Letter: U.N. panel reports climate change is worsening
A week ago, the U.N. Intergovernmental Panel on Climate Change published its Synthesis Report, a review of 30,000 climate-change studies as part of the panel’s Fifth Assessment Report.
There are few surprises, but the language employed is the clearest and sternest of the panel’s reports. According to the report, it is an “unequivocal” fact that the Earth is warming. Failure to reduce emissions could mean “severe, widespread and irreversible impacts” for people and our planet.
Report authors are stentorian in their admonishments. The first observation in the report states, “Human influence on the climate system is clear, and recent anthropogenic emissions of greenhouse gases are the highest in history.” If continued unabated, we can expect “substantial species extinction, global and regional food insecurity, consequential constraints on common human activities and limited potential for adaptation.”
Desperate times call for desperate measures. The U.N. climate panel indicates that in order to avoid irreversible impacts, we need to maintain warming below 2 degrees Celsius. To do so, global anthropogenic greenhouse-gas emissions must be reduced 40 to 70 percent by 2050 (compared with 2010), and emissions levels must approach zero — or below — by 2100. Bottom line: We need to reduce greenhouse gases — by a lot, and fast.
Here in the Roaring Fork Valley, we are particularly vulnerable to a changing climate. Our valley’s economy is centered upon the tourism industry, propelled by our world-renowned ski slopes and outdoor activities. Our economy could be devastated by the predictions of reduced snowfall, increased drought and more frequent wildfires.

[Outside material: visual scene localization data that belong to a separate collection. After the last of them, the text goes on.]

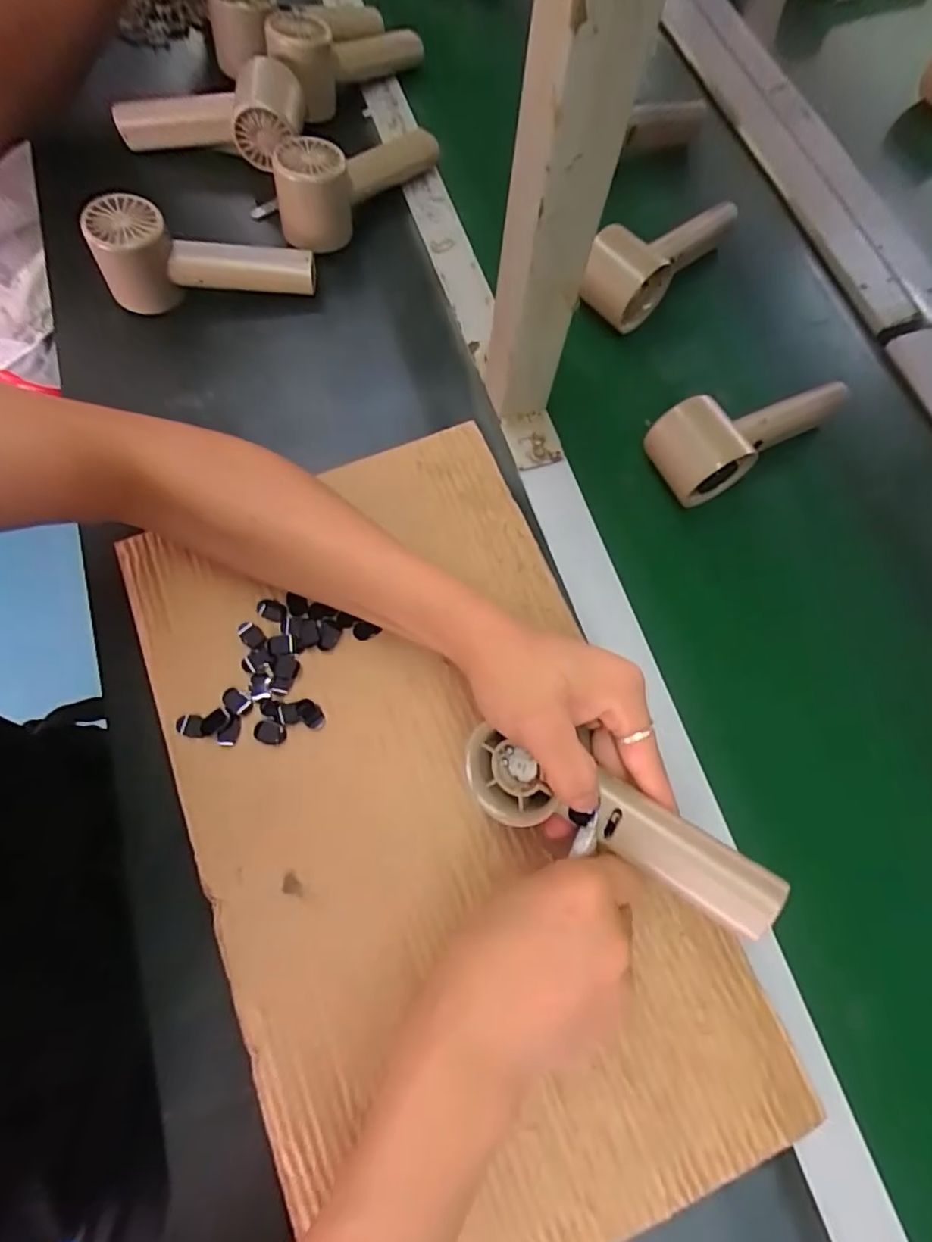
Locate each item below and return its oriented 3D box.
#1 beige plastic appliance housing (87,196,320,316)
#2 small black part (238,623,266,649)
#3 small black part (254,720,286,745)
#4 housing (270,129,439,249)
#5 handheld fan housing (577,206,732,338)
[{"bbox_3d":[-0.209,-0.295,0.478,0.162,0.079,0.053,-8,72,-4],"label":"beige plastic appliance housing"},{"bbox_3d":[-0.143,0.009,0.389,0.013,0.004,0.020,-41,77,-14],"label":"small black part"},{"bbox_3d":[-0.122,0.070,0.363,0.019,0.004,0.014,10,71,2],"label":"small black part"},{"bbox_3d":[-0.089,-0.383,0.503,0.161,0.070,0.051,-39,76,-13],"label":"housing"},{"bbox_3d":[0.164,-0.315,0.500,0.054,0.069,0.171,44,75,12],"label":"handheld fan housing"}]

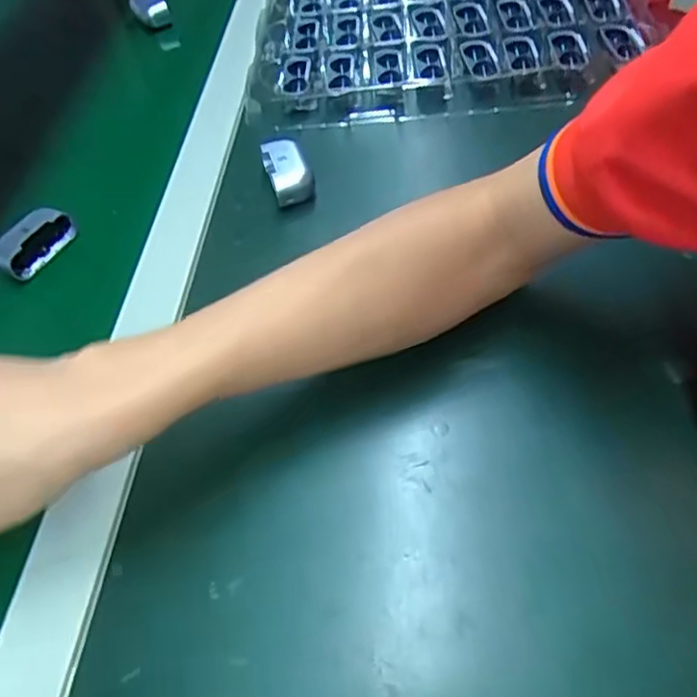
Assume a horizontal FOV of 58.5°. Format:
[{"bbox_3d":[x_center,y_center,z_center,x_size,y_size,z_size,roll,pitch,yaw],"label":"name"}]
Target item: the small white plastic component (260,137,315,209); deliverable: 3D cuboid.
[{"bbox_3d":[-0.044,-0.131,0.457,0.029,0.024,0.053,-18,53,-5],"label":"small white plastic component"}]

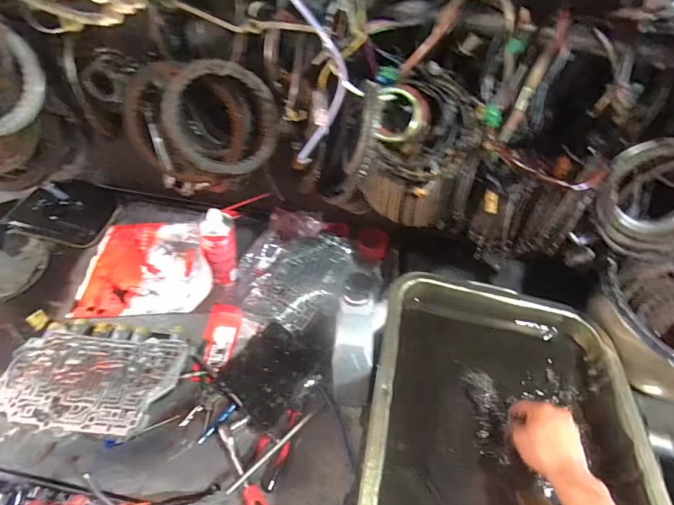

The report is frightening, and for some, this information can even be paralyzing. The good news is we have the solutions at our fingertips, and in this valley they are readily available.
Every day, the Community Office for Resource Efficiency helps valley residents reduce their energy consumption, thereby reducing greenhouse-gas emissions. Through Energy Smart Colorado, the Community Office for Resource Efficiency helps incentivize energy-efficiency improvements in the built environment, which currently comprises 40 percent of the United States’ total emissions. Energy Smart Colorado provides rebates for insulation, LED lights, efficient boilers, windows and more. The solar rebates are $3,000, and the city of Aspen Utilities Department and Holy Cross Energy have generous rebates that often match and even exceed the resource efficiency office’s incentives.
We are all a part of the problem. However, we also have the ability and arguably the unique responsibility to be part of the solution.
Don’t give up hope. Take action to reduce your impact by starting at home. As a byproduct, you will save money and likely improve the comfort of your home. The Community Office for Resource Efficiency and your utility providers are here to help you become more energy-efficient. Together, we can fight climate change. And for the sake of our valley, the economy, our planet and our future, we must.